Text shown>
Why not Xfce? (was: Re: The XO-1.5 software plan.)

Peter Robinson pbrobinson at gmail.com
Sat May 16 07:58:16 EDT 2009


>> >> We have some good news:  OLPC has decided to base its software release
>> >> for the new XO-1.5 laptop on Fedora 11.  Unlike previous releases, we
>> >> plan to use a full Fedora desktop build, booting into Sugar but giving
>> >> users the option to switch into a standard GNOME install instead.
>> >
>> > If you say "OLPC has decided" I wonder who exactly made this decision
>> > and when/if it was discussed in public. Can you please point us to the
>> > relevant mails, meeting minutes, irc logs or whatever?
>>
>> I suspect (and the same goes for the post about KDE) that it was/is
>> being discussed at the SugarCamp currently taking place in France.
>
> I have to admit that face to face conversations are often more
> productive than mailing lists, but the downside is that decisions are
> harder to comprehend.
>
>> The
>> good thing about it being based on Fedora 11 it will be easy to
>> install XFCE/KDE or what ever each specific deployment wish to use
>> with a simple yum command.
>
> I'm afraid with Gnome installed by default there won't be much space
> left to install anything else.
>
>> I suspect the reason for the choice of
>> gnome is due to the massive cross over of sub systems between gnome
>> and sugar. Many of the underlying systems used in sugar are also
>> components of gnome. Some of these include
>> empathy/gstreamer/evince/abiword/totem etc which will reduce the
>> duplication of duplicate packages required to support both UIs and
>> hence the amount of engineering required by smaller OLPC/sugar teams.

Activities>
[A] Condense the paragraph of the mailing list post that begins "We have some good news" into one or two shorter sentences, keeping its main facts.
[B] In the mailing list post, where does one writer suspect the decision was being discussed?
[C] Reproduce the stretch of the mailing list post from "Why not Xfce?" through "logs or whatever?", changing "laptop" to "computer".
The data is not needed for any of the tasks.

Data extracts>
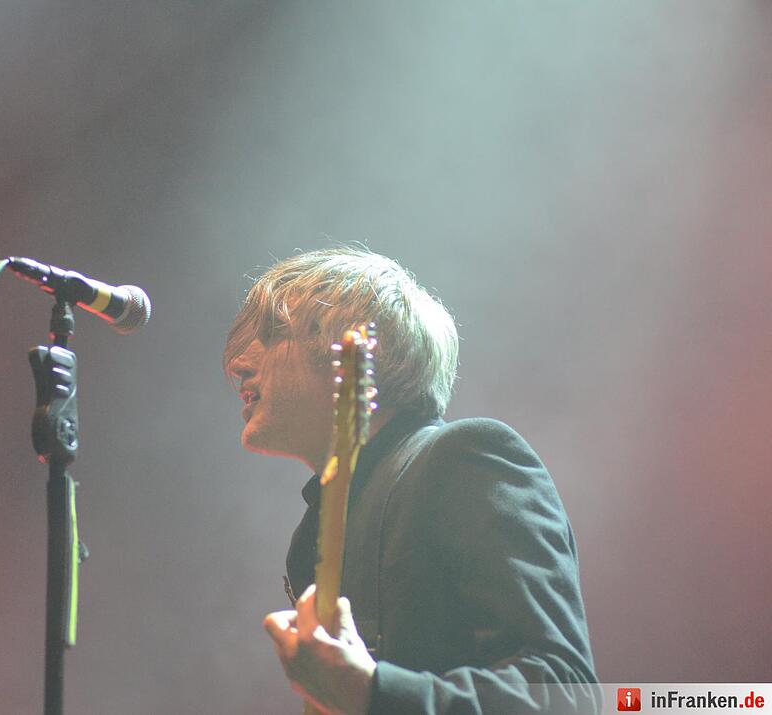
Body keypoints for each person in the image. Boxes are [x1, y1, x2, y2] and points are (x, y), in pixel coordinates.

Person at [223, 246, 599, 715]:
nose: (236, 362)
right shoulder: (312, 536)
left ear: (352, 351)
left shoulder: (464, 459)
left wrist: (373, 691)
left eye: (273, 333)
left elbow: (564, 693)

Expected outputs>
[A] OLPC will base the XO-1.5 laptop's software release on Fedora 11. Unlike earlier releases, it will use a full Fedora desktop build that boots into Sugar but lets users switch to a standard GNOME install.

[B] At the SugarCamp then taking place in France.

[C]
Why not Xfce? (was: Re: The XO-1.5 software plan.)

Peter Robinson pbrobinson at gmail.com
Sat May 16 07:58:16 EDT 2009


>> >> We have some good news:  OLPC has decided to base its software release
>> >> for the new XO-1.5 computer on Fedora 11.  Unlike previous releases, we
>> >> plan to use a full Fedora desktop build, booting into Sugar but giving
>> >> users the option to switch into a standard GNOME install instead.
>> >
>> > If you say "OLPC has decided" I wonder who exactly made this decision
>> > and when/if it was discussed in public. Can you please point us to the
>> > relevant mails, meeting minutes, irc logs or whatever?